Cocoa Falls to Two-Year Low, Excess Beans Pile Up at Ivory Coast Ports

January 20, 2026

© S. Leitenberger - stock.adobe.com
© S. Leitenberger - stock.adobe.com

Cocoa futures on the ICE exchange tumbled to two-year lows on Tuesday on talk that excess beans were piling up at ports in top grower Ivory Coast.


COCOA

* London cocoa closed the session down 8.3% at 3,347 pounds per metric ton after earlier hitting 3,315 pounds per ton, its lowest level since January 2024.

* Ivory Coast's agriculture ministry told Reuters earlier that the country's cocoa regulator will buy 100,000 metric tons of surplus cocoa.

* The surplus came about because the cocoa regulator had set this season's farmgate price at a high level, spurring an influx of beans from Ghana, Liberia and Guinea.

* Dealers, for their part, cited talk that the excess beans were piling up at ports because of a lack of government-issued export licences and thanks to enthusiastic selling by farmers keen to take advantage of the farmgate price.

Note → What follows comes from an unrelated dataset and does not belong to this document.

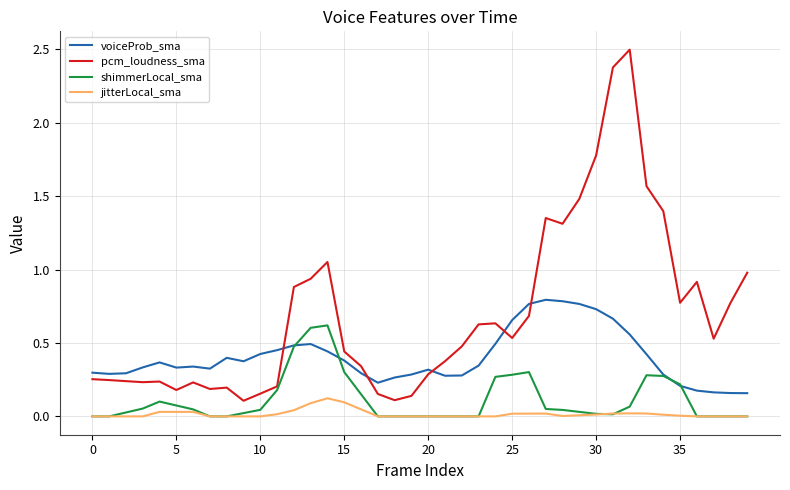

Which series has the largest total across all categories?

pcm_loudness_sma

* Industry newsletter CocoaRadar said Ivorian farmer groups are meanwhile accusing multinationals of deliberately slowing their cocoa purchases in a bid to force a reduction in the farmgate price.

* In weather news, Ivorian cocoa farmers said on Monday below-average rains combined with sunny intervals last week had been beneficial for the upcoming April-to-September mid-crop.

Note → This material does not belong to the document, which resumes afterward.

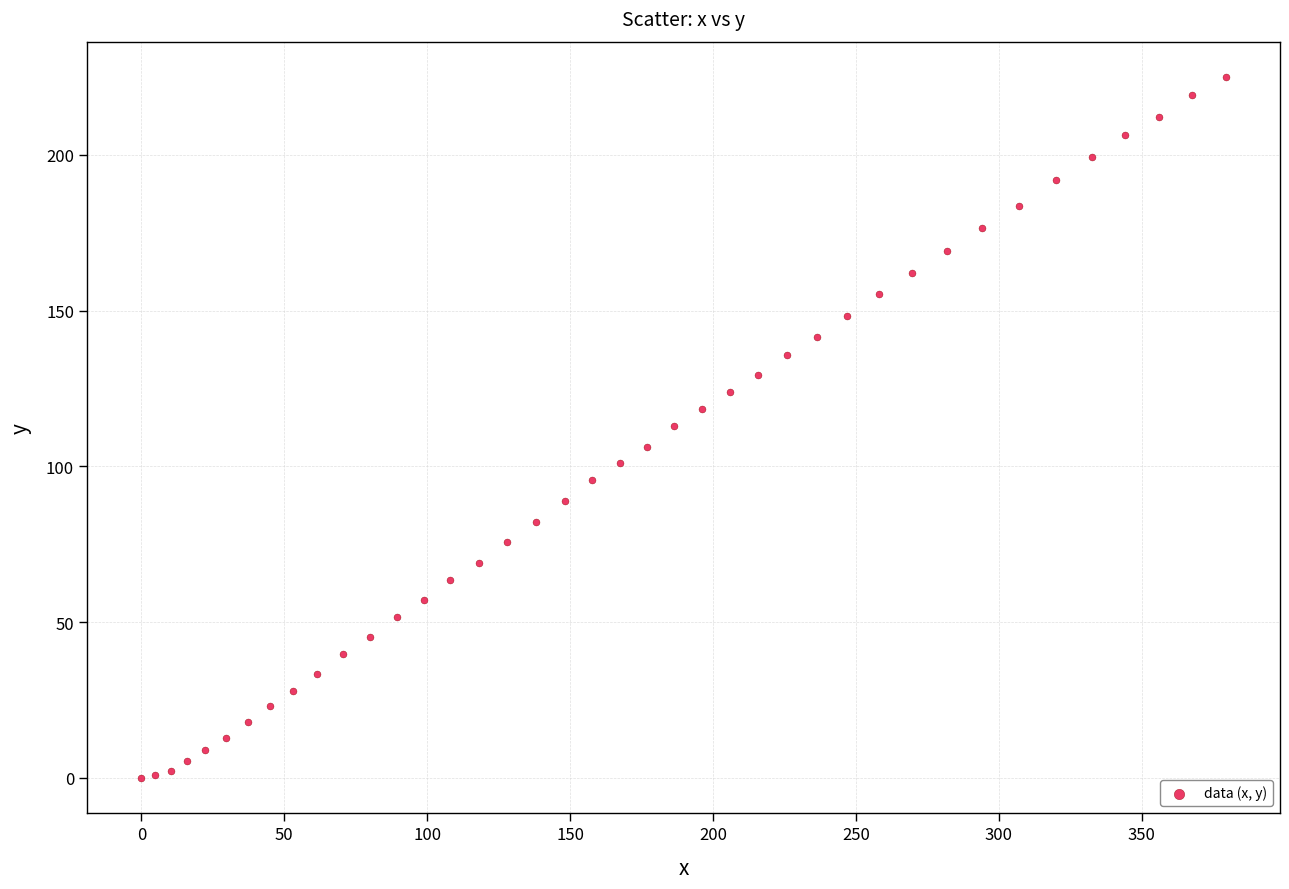

What is the range of X values (max minus min)?

379.4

* New York cocoa closed down 8.4% at $4,648 a ton, having earlier hit a two-year low of $4,612.


COFFEE

* Arabica coffee ended the session down 2.5% at $3.465 per lb, its lowest level since Dec. 24 last year.

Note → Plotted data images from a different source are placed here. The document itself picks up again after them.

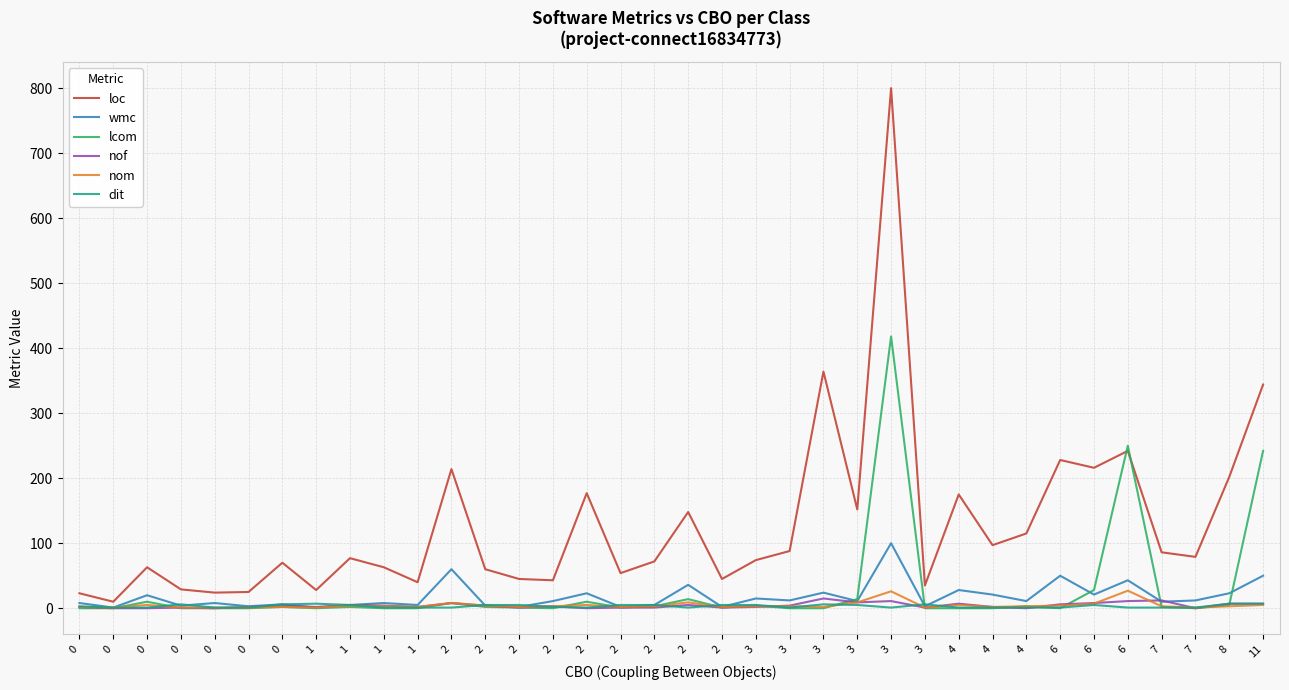

Reading left to right, list all the values displayed in this chart.

loc: 0=23	0=10	0=63	0=29	0=24	0=25	0=70	1=28	1=77	1=63	1=40	2=214	2=60	2=45	2=43	2=177	2=54	2=72	2=148	2=45	3=74	3=88	3=364	3=152	3=800	3=35	4=175	4=97	4=115	6=228	6=216	6=242	7=86	7=79	8=202	11=344
wmc: 0=8	0=1	0=20	0=4	0=8	0=3	0=6	1=1	1=5	1=8	1=5	2=60	2=4	2=2	2=11	2=23	2=2	2=5	2=36	2=2	3=15	3=12	3=24	3=11	3=100	3=3	4=28	4=21	4=11	6=50	6=21	6=43	7=10	7=12	8=23	11=50
lcom: 0=0	0=0	0=10	0=0	0=0	0=0	0=2	1=0	1=2	1=0	1=0	2=8	2=2	2=1	2=0	2=10	2=1	2=3	2=14	2=1	3=4	3=0	3=0	3=14	3=418	3=0	4=0	4=0	4=3	6=0	6=28	6=250	7=2	7=0	8=5	11=242
nof: 0=2	0=0	0=0	0=1	0=0	0=2	0=4	1=2	1=5	1=4	1=2	2=8	2=4	2=1	2=3	2=0	2=1	2=1	2=5	2=1	3=2	3=4	3=15	3=9	3=11	3=1	4=7	4=2	4=0	6=6	6=8	6=11	7=12	7=0	8=7	11=7
nom: 0=2	0=1	0=5	0=1	0=1	0=1	0=2	1=1	1=4	1=3	1=2	2=8	2=4	2=2	2=3	2=5	2=2	2=3	2=9	2=2	3=3	3=3	3=2	3=9	3=26	3=1	4=5	4=2	4=3	6=4	6=7	6=27	7=3	7=1	8=3	11=5
dit: 0=3	0=1	0=1	0=6	0=1	0=1	0=6	1=7	1=5	1=1	1=1	2=1	2=5	2=5	2=2	2=1	2=5	2=5	2=1	2=5	3=5	3=1	3=6	3=5	3=1	3=6	4=1	4=1	4=1	6=1	6=5	6=1	7=1	7=1	8=7	11=7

* Dealers said estimates for top grower Brazil's 26/27 crop remain broadly unchanged between 70-80 million bags and that weather conditions remain generally favourable.

* Robusta coffee fell 1.9% to close at $3,941 per ton.


SUGAR

* Raw sugar settled down 1.6% to 14.72 cents per lb, having hit its lowest in nearly a month last week.

* Dealers said sugar has a near-term positive bias because technical spreads are firmed up and this might cool farmer interest in selling at current price levels.

* White sugar closed down 1.2% at $422.50 a ton.